Even at nine I knew what boredom looked like. I knew what it felt like to be an obstacle, a chore to be endured to get to the fun stuff. I knew that all the things I was being held up as accomplishments for were meaningless accolades, like some old aunt showing her family photos that no one wants to look at, or the endless stories that no one wants to hear. I would just stand there, in my jammies, waiting for a moment when she lost track of where or who I was, so I could slip away into the darkness of the bedroom. I’d lay awake for another few hours, until the door slammed and maybe I could allow myself to sleep. But mum was always in a conversational mood. Maybe there wasn’t enough conversation in the hours that preceded or maybe she was just sentimental, but she’d come into my room and lovingly slobber over me. She might have thought she was being loving; I felt like I was being eaten alive.

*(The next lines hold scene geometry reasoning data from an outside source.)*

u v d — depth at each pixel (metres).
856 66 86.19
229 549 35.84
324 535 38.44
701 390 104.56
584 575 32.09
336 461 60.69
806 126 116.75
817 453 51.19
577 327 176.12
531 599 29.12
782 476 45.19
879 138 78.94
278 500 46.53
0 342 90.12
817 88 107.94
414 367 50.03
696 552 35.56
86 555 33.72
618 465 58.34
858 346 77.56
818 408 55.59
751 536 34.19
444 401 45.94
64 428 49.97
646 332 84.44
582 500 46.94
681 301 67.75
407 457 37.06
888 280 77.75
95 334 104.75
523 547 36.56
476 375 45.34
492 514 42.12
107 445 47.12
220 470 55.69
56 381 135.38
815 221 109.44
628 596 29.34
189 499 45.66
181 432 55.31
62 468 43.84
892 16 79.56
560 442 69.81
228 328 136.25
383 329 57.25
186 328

It was a wet, suffocating nightmare of nasty perfume, nylon material, bulges, and heavy breathing. I didn’t get any hugs, that I recall, during the day, so now, apparently, was her chance to express all that had been missed. When the drunken slobbering finally finished and she staggered off to bed, I could wipe my face clean and turn over to sleep. The house was finally quiet. I knew every sound of every thing that moved in that house. Nothing could sneak up on me. I’d be ready.